LONDON -- Sally Pearson stood in the rain, hands on her head, eyes fixed on the big screen, desperately willing her name to show up first so she wouldn't be another Olympic letdown for Australia.
For what seemed longer than the 100-meter hurdles took to race, she waited and wondered if Dawn Harper had snuck up and beat her to an Olympic gold medal again.
The front-runner for the last two seasons, Pearson got out of the blocks quickly and had a lead until Harper lunged at the finish line.
"I didn't realize how close Dawn was until the end," she said. "I said in my head, 'Please don't let this happen. I need this."
When her name flashed up first, Pearson knew she was No. 1 in an Olympic-record 12.35 seconds, narrowly in front of three Americans: 2008 gold medalist Harper; Kellie Wells, who had beaten the Australian in the last race coming into London; and Lolo Jones, who missed out on an Olympic medal again.

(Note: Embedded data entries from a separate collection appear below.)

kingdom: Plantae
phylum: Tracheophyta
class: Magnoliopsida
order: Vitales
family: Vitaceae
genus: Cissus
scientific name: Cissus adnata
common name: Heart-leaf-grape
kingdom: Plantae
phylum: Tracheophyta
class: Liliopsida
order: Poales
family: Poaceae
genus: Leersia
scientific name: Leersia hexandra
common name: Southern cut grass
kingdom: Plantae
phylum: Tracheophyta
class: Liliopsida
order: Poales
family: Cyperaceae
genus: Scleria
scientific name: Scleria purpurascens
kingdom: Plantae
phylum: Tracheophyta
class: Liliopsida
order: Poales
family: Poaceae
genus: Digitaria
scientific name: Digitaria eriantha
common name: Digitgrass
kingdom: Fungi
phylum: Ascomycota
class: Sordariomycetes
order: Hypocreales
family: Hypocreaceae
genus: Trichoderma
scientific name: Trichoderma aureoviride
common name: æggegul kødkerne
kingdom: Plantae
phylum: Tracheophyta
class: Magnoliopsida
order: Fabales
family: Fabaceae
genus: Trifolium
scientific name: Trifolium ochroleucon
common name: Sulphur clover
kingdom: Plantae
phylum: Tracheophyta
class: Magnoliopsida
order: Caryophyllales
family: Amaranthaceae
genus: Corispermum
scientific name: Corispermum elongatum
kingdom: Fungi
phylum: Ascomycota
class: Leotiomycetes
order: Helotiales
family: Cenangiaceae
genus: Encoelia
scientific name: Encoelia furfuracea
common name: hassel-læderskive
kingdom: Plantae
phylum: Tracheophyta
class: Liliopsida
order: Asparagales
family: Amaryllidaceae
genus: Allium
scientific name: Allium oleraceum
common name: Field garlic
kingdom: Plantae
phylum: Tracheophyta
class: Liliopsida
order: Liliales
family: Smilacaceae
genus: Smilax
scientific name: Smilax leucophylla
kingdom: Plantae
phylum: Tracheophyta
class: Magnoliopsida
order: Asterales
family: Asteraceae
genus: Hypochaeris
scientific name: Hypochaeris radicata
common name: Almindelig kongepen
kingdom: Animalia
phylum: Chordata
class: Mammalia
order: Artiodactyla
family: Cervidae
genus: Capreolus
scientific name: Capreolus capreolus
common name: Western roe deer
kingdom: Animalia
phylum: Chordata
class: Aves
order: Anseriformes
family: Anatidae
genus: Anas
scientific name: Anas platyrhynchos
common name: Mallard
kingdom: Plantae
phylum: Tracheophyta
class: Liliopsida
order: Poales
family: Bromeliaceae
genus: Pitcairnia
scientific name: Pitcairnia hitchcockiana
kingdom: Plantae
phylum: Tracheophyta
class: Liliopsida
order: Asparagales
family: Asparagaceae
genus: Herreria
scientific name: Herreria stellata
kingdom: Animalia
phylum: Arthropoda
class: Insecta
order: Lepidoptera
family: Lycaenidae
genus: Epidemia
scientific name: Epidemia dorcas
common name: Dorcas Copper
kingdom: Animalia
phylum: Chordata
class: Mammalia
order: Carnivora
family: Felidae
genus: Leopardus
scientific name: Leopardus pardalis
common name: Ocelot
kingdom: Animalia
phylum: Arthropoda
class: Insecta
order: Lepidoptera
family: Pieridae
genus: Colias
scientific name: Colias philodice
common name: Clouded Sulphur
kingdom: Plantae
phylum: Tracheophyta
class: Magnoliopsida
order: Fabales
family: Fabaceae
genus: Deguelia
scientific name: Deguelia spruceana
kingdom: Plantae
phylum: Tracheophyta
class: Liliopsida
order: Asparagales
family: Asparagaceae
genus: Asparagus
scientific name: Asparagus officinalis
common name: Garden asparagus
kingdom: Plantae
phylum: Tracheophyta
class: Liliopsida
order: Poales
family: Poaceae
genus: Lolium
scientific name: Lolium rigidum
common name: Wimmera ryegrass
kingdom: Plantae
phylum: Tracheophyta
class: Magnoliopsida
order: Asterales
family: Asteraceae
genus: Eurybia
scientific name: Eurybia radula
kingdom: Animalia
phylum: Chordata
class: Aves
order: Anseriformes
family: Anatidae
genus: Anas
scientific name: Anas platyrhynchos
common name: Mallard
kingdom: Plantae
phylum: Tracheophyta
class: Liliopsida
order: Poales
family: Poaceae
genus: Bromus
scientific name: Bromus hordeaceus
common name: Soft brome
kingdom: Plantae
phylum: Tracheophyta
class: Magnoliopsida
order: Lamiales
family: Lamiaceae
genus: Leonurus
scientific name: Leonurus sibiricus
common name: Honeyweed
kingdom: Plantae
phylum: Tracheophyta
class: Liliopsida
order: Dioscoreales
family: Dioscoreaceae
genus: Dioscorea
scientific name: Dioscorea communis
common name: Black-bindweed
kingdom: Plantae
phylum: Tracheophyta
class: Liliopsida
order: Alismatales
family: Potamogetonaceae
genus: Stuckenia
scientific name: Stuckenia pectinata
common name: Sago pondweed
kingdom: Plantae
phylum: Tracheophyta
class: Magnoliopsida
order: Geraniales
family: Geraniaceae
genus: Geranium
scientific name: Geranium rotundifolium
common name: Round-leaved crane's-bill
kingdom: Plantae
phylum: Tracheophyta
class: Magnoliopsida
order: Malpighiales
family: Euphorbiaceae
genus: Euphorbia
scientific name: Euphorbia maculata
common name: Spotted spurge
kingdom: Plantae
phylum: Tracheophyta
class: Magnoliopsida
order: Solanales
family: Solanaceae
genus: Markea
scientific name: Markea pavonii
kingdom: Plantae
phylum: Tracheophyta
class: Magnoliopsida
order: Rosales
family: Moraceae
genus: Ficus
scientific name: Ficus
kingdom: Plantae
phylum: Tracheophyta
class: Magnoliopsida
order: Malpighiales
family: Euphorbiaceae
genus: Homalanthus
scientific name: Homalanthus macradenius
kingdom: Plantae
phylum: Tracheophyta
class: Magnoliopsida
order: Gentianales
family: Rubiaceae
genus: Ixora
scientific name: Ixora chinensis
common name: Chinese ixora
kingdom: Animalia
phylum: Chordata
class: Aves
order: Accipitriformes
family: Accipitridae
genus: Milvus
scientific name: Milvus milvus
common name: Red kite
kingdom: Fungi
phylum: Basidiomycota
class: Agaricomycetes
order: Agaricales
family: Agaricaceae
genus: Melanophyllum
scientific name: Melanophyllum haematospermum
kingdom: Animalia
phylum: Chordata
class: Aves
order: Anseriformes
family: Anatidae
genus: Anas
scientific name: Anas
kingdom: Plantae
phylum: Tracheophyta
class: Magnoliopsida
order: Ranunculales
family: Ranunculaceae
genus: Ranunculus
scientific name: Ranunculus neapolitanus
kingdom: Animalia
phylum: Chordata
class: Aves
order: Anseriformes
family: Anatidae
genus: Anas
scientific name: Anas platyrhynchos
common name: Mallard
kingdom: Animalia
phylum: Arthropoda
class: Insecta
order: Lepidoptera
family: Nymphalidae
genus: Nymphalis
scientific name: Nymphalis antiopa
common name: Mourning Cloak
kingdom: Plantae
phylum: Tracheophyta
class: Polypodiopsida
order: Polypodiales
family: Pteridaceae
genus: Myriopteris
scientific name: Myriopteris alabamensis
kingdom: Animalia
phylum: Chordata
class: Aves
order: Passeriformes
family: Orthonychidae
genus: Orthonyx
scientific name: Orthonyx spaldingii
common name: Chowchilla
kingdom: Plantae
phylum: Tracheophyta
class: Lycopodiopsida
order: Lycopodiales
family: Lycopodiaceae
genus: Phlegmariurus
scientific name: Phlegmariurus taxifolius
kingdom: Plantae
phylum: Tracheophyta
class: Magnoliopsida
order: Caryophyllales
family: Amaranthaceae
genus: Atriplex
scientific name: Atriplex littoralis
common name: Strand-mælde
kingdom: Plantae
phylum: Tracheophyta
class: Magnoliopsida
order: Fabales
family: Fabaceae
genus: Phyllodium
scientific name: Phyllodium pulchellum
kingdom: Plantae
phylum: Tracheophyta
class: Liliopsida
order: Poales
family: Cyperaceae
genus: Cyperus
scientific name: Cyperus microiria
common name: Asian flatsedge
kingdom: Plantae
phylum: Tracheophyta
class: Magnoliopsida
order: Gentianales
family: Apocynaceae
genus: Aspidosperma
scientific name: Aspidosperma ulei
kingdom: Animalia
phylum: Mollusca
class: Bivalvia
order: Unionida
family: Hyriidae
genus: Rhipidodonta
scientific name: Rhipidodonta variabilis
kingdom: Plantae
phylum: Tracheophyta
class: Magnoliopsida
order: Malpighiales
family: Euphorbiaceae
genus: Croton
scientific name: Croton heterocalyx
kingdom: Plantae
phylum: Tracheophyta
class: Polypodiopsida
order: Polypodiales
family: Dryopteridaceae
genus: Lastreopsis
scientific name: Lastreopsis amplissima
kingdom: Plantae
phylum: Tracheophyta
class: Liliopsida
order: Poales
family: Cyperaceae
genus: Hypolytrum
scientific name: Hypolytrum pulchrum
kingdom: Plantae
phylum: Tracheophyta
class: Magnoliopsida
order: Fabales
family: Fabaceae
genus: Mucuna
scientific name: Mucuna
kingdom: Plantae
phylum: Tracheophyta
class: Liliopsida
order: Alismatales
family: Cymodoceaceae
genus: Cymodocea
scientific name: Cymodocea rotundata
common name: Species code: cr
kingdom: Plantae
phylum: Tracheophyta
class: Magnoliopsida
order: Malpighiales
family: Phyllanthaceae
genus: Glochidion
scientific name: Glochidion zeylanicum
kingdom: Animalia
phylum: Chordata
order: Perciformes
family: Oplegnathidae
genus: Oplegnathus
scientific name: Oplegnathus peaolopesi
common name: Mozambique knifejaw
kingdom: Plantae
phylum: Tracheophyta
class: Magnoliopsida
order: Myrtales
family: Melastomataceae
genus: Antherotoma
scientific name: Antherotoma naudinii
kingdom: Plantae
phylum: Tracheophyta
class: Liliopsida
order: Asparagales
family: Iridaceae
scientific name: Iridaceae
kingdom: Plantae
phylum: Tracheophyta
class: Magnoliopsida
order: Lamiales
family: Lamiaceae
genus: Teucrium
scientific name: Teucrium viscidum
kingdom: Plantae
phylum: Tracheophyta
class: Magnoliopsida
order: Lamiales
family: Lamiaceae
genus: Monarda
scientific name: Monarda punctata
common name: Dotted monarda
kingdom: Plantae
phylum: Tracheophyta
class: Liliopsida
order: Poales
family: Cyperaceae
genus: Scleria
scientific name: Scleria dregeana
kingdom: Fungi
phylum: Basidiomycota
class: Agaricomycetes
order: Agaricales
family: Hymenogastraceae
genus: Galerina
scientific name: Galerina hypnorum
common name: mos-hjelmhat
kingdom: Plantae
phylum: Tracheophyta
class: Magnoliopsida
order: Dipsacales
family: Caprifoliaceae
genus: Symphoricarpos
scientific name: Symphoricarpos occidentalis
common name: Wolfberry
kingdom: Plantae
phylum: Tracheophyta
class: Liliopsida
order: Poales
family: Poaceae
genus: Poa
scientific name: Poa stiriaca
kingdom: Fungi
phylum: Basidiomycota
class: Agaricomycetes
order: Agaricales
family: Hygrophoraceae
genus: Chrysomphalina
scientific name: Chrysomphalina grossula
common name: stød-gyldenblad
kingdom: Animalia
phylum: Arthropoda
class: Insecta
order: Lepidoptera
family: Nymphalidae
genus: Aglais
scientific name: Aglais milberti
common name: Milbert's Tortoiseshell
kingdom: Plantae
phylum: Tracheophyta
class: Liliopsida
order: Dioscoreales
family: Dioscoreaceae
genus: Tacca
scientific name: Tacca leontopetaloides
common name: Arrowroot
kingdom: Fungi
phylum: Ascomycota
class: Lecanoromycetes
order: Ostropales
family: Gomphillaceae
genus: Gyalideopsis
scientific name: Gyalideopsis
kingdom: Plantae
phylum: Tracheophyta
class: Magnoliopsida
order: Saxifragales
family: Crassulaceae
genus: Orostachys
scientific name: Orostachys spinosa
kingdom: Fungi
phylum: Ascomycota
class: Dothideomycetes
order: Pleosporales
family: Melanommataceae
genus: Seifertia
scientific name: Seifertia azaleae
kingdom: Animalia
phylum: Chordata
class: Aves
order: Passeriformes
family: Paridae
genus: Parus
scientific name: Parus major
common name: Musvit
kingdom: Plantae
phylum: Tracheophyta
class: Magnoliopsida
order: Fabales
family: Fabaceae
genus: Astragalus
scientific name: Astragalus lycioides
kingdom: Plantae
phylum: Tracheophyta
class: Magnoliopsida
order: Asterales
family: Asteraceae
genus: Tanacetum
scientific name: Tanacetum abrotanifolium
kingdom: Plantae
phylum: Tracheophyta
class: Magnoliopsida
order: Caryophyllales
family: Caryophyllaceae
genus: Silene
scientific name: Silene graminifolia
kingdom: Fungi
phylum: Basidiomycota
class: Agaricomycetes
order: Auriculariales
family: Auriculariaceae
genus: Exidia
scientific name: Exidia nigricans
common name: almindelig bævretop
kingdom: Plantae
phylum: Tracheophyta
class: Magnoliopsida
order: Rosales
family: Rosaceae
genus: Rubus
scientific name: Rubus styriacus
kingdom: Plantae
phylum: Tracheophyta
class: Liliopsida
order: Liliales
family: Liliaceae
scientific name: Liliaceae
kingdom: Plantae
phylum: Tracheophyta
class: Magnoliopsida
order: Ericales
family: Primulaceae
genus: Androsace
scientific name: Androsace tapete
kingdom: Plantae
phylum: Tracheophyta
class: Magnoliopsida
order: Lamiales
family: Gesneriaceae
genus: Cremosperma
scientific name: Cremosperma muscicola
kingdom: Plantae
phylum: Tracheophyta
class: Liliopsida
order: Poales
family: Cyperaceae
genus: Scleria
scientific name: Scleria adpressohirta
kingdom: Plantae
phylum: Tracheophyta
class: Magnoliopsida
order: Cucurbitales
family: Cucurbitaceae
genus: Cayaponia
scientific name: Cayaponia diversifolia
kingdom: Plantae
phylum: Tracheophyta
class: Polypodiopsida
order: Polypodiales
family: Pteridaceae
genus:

"Relief was the first thing I felt, and then shock," Pearson said. "I really wanted this. I've worked so hard. To be able to finally have that result beside my name is just the best thing in the world."
Pearson was considered a bit lucky to get a silver medal in Beijing four years ago, and she celebrated as if she had won a massive lottery. This time, the gold took longer to sink in.
Jones had been the leading hurdler in 2008, and had a decent lead in the Olympic final until she hit the penultimate hurdle and faded to finish seventh. That was the race that indelibly changed their careers.
It was a confidence boost for Pearson, convincing her she could win an Olympic gold medal.
"I've believed in myself for the last four years more than anything else," she said. "When I won silver in Beijing, that's when I knew I could be the best in the world."
Pearson now holds all the big titles in the sprint hurdles -- she won the world championships at Daegu last year, then the world indoors at Istanbul in March. She was voted the IAAF's female athlete of the year for 2011.
But it was the Olympic gold medal she had wanted the most since she was an impressionable teen watching Cathy Freeman win the Olympic 400 meters in 2000, one of the defining events of the Sydney Games.
"I thought," Pearson recounted, "I want that as well."
No Australian runner was under more intense pressure than Freeman was in Sydney, where she lit the Olympic cauldron to open the games and then carried the weight of a nation's expectations to a gold medal.
But Pearson's win still had great significance for a country that prides itself on punching above its weight in international competition.
Until her race, Australia had been languishing at the London Games, where it went in with big statements about a top-five finish.
Instead, the powerful swimming squad only picked up one gold medal, and that put the rest of the athletes under pressure.
None more than Pearson, the country's only genuine favorite for a track and field gold.
"The whole of Australia wanted me to win. I wanted to win -- I call that support," she said. "At times I may have felt the pressure, but I'd quickly put that to the back of my mind and say, 'I want this, and I'm not going to let anyone stop me."
Freeman was quick to offer high praise, posting her congratulations on Twitter: "Simply fantastic Sally. Well deserved. Well done!!!"
Australians got up early to watch the race on TV, and many awoke to images of Pearson yelling with joy, falling onto her back on the track, with utter relief.
She got to her knees, then to her feet and quickly ran to the crowd and grabbed an Australian flag. On a full victory lap, she stopped to salute a group of fans waving green-and-gold flags and holding up inflatable boxing Kangaroos behind the start line.
Some had their doubts after Wells ended Pearson's 2012 unbeaten streak with victory in a warmup meet at London last month, giving the Americans high hopes of catching her again on a bad day. The U.S. hurdlers all achieved something, even in defeat. Harper finally broke the 12.40 barrier -- finishing in 12.37 -- and Wells ran a personal best. For Jones, her season-best time wasn't quite good enough for an Olympic medal.
"I had a good first four hurdles and then I got too upright and I didn't keep it together," Jones said. "At least I can lift my head a little higher and tell my kids about when their mom ran the Olympics.
"At least this time it was a clean, smooth race. It's a season's best so I'm pleased, but obviously I'm crushed."